A propos de Crique elle sera de toute manière créée au Théâtre de Quat’Sous à Montréal (Canada, ignorant).

Théâtre important et coté. Enfin pour terminer ce panégérique, Le DISCOURS DU PERE, que tu connais bien est passé à la télévision (Antenne 2)…plaisir rare.

Et LA GOUTTE paraît dans l’Avant-Scène du 1 er juin avec deux pièces de mon confrère et néanmoins ami Eric Westphal.

J’ arrête là car je crains que tu ne penses que je veuille t’éblouir. Alors, hein pourquoi les z’hongrois  ne veulent pas de ma goutte à la radio? Ils ont quelque chose contre les Prix Courteline? A part ça…à part ça l’ambiance est je ne sais pas…impalpable. Après la déception de mars, on sent que dans l’immédiat il n’y a plus aucun espoir. Avant, on avait toujours une échéance, comme carotte! Maintenant on sait qu’on ait dedans et pour longtemps et, affreux, il faut s’en accomoder. Tout  ceci est bien lamentable… On est une génération des espoirs et des espérances déçus. On le ressent très forts, très profond. On avait chance d’être au centre de l’Histoire. On aurait écrit, chacun à son niveau, au plus modeste soit-il, une page essentielle…maintenant on sait qu’elle sera écrite par d’autres, que nous ne serons que des témoins passifs, ceux qui se sont révées incapables de saisir LAchance.

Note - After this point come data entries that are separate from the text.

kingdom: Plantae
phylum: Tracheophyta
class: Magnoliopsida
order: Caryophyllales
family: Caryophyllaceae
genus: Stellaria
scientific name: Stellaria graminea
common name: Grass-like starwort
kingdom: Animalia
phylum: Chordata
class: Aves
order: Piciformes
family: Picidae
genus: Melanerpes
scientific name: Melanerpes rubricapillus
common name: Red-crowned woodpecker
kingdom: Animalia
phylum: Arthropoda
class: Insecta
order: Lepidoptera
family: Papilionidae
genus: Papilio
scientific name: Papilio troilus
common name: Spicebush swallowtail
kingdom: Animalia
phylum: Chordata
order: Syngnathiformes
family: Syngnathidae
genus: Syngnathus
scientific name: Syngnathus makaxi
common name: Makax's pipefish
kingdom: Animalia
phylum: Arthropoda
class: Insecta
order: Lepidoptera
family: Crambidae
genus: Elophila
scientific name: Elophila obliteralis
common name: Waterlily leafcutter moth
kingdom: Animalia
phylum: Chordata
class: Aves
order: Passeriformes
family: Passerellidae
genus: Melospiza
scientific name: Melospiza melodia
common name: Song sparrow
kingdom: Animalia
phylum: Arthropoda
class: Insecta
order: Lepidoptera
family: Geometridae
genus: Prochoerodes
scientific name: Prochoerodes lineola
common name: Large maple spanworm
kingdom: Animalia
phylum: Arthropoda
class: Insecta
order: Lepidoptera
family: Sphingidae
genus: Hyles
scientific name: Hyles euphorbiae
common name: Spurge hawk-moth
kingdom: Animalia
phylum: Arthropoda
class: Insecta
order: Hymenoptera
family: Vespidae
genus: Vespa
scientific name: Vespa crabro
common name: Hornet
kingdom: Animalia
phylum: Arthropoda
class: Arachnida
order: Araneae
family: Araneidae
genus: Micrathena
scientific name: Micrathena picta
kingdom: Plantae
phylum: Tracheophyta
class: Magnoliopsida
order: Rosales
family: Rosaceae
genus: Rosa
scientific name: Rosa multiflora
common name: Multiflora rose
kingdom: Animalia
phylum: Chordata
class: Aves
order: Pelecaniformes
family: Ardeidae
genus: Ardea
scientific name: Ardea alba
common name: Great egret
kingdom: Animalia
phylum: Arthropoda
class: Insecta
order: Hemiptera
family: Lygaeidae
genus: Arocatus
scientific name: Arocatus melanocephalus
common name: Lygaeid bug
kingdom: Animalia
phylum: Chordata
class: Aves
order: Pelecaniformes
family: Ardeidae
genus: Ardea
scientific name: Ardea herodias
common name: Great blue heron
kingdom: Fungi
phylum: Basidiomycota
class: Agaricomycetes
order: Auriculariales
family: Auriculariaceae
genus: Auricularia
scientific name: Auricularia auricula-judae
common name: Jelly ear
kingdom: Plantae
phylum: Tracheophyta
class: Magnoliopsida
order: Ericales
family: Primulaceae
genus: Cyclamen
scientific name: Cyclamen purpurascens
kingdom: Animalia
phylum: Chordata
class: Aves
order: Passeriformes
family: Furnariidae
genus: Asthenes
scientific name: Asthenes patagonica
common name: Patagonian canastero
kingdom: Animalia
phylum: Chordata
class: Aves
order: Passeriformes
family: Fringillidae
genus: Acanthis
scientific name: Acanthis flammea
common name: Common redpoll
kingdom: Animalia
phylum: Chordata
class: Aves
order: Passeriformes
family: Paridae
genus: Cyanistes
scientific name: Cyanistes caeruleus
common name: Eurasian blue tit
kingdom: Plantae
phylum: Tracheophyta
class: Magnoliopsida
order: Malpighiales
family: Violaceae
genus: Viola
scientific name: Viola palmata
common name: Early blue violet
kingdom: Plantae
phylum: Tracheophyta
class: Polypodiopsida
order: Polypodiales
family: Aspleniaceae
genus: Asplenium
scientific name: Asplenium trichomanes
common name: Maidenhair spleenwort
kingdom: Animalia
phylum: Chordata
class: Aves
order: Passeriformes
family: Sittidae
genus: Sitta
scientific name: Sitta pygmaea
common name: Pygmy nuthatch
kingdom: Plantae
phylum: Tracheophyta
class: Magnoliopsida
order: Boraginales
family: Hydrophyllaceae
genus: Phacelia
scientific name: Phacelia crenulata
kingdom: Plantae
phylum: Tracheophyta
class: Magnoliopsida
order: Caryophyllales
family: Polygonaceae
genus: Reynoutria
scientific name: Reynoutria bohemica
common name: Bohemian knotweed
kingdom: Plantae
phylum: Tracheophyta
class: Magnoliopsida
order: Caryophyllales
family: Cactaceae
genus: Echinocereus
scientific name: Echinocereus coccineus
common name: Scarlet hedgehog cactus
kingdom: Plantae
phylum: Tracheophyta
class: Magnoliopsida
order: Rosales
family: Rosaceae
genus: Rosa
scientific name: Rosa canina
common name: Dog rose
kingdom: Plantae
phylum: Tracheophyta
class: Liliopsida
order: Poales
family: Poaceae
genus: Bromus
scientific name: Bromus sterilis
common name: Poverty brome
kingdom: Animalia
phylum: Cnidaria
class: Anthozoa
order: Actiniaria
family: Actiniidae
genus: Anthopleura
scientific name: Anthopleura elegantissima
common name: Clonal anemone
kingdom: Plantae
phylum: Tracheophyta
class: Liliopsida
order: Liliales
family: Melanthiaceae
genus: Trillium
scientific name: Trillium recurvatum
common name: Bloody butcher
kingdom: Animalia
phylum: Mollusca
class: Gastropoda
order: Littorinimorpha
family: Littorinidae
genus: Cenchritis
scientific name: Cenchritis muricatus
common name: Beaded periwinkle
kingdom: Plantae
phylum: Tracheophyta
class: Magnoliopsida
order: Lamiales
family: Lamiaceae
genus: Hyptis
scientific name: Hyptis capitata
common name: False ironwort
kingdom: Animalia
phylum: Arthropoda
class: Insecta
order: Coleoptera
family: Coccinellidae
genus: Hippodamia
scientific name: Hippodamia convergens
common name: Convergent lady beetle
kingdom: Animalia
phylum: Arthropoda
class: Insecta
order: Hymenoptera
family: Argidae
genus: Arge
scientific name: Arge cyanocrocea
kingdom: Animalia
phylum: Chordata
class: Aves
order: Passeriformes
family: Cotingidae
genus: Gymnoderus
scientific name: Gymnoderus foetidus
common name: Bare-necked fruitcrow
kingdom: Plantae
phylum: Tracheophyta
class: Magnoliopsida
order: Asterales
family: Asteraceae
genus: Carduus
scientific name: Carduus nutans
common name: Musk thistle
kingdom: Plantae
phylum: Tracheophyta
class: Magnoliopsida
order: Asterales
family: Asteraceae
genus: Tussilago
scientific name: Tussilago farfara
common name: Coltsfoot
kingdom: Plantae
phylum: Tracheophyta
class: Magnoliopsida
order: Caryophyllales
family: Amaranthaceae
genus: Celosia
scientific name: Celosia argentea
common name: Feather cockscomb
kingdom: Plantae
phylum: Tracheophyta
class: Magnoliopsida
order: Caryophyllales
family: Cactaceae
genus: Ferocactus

Pas de quoi rire finalement.

Mais; paradoxalement, cette année aura été dans ma vie, notre vie à Lina et à moi, une année faste, pleine de choses, de vertiges, de parfum.

Et pendant ce temps-là Le Théâtre Guy –Foissy de Tokyo continue à jouer mes pièces, à m’envoyer documents, affiches, photos… Un deuxième bouquin paru. Au fait ne serait-il pas le temps d’avoir un deuxième livre à Budapest?

Embrasse la divine et troublante Baba. Lina se joint à moi

Je t’étreins, rapide!   Guy F.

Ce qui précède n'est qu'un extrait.